Connecting a 2D Flow Area to a 1D Reach With Lateral Structures
Sometimes, it makes sense for 2D flow areas to model areas behind levees or overbanks. Using a lateral structure, users can connect such 2D flow areas to the 1D reach. The following section will describe the general steps for adding a lateral structure to connect a 1D reach and a 2D flow area.
- Add the Lateral Structure in the same way as you would for a purely 1D HEC-RAS model following the steps described above.
- Select “Storage Area/2D Flow Area” as the Tailwater Connection option in the Lateral Structure Data Editor. Then select the 2D Flow Area of interest using the Set SA/2DFA button.
- Next, select the Weir/Embankment button on the left side of the Lateral Structure Data Editor. This will bring up an editor that allows the user to define the profile of the top of the embankment or levee.
- For the HW Connection to the 1D cross sections, the user can opt to use the default connection information. This information is generated by HEC-RAS, and this step is where georeferencing the lateral structure is helpful.
- Finally, the TW Connection button is used to link the 2D Flow Area Face Points to the Lateral Structure. Like the previous step, HEC-RAS will automatically determine the connections between the lateral structure and the 2D Flow Area. You may see negative values in the automatically generated table. This is because HEC-RAS will pick a Face Point just upstream of the lateral structure if the lateral structure does not start exactly at a 2D Flow Area Face Point to begin the connection. In other words, Station 0 of the lateral structure begins between 2 Face Points.
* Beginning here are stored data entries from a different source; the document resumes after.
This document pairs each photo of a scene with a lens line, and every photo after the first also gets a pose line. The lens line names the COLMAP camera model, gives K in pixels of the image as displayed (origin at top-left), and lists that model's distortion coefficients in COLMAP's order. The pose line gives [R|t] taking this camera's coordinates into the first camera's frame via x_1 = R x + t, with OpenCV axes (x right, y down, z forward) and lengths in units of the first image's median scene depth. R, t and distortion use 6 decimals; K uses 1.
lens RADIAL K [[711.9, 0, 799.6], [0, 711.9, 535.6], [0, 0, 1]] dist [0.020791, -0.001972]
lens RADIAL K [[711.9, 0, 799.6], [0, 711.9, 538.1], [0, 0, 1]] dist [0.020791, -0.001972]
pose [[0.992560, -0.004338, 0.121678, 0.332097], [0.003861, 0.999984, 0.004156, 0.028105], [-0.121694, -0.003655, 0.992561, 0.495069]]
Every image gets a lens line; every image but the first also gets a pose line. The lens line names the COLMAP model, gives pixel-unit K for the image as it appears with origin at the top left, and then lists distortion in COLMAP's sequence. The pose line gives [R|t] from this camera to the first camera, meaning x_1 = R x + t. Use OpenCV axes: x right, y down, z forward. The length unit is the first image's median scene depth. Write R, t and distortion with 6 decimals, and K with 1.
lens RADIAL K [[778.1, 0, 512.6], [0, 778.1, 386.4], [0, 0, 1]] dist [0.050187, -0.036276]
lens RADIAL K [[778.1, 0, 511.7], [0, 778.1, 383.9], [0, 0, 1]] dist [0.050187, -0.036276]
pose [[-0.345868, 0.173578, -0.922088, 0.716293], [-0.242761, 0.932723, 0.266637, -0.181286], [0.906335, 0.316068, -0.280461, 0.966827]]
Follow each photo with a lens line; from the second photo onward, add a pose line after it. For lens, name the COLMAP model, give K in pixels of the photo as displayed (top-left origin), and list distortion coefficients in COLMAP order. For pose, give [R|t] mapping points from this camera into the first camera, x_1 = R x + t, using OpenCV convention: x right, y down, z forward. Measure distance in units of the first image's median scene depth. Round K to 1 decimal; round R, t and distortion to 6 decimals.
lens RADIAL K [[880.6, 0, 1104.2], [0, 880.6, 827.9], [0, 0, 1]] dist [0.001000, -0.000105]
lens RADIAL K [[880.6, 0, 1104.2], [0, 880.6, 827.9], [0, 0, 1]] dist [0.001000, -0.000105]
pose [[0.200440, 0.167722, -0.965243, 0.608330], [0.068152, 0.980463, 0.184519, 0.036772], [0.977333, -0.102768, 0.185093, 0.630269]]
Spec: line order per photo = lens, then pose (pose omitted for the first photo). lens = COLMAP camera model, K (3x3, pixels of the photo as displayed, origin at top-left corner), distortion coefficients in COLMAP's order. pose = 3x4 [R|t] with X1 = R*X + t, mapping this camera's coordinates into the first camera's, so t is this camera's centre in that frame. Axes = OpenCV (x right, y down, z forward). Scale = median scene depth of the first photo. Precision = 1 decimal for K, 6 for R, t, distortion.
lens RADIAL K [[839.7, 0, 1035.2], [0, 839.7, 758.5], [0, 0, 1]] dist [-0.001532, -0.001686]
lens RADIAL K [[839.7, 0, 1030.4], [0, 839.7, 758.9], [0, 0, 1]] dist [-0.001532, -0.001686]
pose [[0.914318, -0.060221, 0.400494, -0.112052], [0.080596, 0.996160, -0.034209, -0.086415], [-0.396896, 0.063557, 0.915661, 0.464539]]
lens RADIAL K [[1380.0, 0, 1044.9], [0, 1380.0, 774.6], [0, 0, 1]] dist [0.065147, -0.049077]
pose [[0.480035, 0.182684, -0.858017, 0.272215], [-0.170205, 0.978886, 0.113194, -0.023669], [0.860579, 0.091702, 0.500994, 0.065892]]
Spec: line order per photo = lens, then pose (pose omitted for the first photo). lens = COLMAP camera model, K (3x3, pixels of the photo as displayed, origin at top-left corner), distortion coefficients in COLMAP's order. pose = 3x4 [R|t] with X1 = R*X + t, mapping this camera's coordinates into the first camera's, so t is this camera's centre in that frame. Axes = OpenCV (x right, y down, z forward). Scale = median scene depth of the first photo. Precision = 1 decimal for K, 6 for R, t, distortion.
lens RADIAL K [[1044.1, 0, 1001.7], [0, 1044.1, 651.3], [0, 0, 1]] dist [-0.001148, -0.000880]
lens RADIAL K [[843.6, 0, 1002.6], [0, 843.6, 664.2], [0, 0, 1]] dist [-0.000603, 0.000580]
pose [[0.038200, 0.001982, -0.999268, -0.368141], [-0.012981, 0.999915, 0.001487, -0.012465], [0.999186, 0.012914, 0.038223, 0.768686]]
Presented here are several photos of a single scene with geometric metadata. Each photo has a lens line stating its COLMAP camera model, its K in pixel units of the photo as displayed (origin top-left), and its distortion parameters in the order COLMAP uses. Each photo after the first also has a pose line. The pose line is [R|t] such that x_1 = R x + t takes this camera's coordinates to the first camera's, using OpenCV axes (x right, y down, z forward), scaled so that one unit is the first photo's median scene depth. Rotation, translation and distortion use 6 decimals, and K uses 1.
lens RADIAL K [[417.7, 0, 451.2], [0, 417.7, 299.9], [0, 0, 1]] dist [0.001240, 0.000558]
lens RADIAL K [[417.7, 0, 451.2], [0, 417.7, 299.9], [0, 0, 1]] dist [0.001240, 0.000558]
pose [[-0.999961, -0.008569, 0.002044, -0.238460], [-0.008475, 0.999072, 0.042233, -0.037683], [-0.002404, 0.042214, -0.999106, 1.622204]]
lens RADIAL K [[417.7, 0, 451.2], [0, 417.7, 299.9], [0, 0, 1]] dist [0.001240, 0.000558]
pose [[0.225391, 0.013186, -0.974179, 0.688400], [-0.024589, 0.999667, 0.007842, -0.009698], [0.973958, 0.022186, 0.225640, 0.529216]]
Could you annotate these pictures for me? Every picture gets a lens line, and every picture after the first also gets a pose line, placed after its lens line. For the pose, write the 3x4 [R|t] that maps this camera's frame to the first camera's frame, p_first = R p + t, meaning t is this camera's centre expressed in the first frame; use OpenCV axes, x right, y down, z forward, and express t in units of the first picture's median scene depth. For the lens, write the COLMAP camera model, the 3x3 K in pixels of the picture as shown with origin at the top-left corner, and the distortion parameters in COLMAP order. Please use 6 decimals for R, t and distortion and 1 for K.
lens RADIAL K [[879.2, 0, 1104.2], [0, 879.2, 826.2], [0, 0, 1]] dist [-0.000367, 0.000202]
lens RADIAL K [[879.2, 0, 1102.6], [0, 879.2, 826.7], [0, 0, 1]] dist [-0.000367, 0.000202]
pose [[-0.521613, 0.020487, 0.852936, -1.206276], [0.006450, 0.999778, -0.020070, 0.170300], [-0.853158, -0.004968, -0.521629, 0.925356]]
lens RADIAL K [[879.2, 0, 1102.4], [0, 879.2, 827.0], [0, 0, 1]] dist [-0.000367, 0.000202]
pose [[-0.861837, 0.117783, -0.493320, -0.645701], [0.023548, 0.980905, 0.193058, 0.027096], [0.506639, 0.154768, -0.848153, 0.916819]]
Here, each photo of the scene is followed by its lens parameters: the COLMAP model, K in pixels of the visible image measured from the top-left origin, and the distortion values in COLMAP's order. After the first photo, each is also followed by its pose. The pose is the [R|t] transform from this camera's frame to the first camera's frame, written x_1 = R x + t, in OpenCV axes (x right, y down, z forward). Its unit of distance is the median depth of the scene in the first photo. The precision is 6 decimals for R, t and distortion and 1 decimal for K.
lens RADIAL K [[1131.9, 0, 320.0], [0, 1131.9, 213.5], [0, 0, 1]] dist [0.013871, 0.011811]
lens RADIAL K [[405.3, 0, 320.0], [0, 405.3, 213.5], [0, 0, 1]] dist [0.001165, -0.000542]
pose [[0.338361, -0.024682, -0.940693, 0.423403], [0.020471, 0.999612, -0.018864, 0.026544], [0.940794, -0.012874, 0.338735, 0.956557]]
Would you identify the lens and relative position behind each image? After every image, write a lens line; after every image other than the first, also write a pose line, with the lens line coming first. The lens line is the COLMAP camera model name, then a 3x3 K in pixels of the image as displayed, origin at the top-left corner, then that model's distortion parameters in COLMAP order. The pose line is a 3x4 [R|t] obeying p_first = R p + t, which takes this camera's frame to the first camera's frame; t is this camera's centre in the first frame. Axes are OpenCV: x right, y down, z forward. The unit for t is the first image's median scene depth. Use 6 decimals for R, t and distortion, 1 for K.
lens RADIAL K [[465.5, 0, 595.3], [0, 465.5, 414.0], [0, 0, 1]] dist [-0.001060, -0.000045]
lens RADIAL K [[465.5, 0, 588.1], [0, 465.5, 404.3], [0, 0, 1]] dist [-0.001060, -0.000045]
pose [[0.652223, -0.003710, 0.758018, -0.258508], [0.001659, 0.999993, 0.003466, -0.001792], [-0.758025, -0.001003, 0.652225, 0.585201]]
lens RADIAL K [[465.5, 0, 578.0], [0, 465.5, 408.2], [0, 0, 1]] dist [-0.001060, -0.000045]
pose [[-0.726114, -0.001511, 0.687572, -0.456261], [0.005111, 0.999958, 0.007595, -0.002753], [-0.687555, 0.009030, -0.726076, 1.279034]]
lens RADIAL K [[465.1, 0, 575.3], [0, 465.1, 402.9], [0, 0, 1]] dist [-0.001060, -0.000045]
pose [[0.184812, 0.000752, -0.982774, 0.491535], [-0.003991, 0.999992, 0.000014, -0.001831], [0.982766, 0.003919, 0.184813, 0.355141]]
Note that if you change your 2D mesh, the numbering system for the HW and TW Connections will change. This could break the connection between your lateral structure and the 2D Flow Area. HEC-RAS will automatically reconnect the lateral structure to Face Points if you are using the RAS-computed intersections.
Submergence
Submergence over a weir is handled using submergence curves in HEC-RAS. The steep part of a submergence curve can cause instability. When there is a high degree of submergence as flow transfers from the upstream to the downstream side of a lateral structure, the downstream side of the lateral structure may end up with a higher water surface elevation than the upstream side. This causes flow from the downstream side to the upstream side of the lateral structure, resulting in oscillation. This can be fixed by increasing the submergence decay or adjusting the weir coefficient. A higher Weir Flow Submergence Decay Exponent will result in more stability. It should be noted that a flatter submergence curve (higher submergence decay exponent) may be a less accurate representation of how a weir behaves in real life. The trade-off is model stability.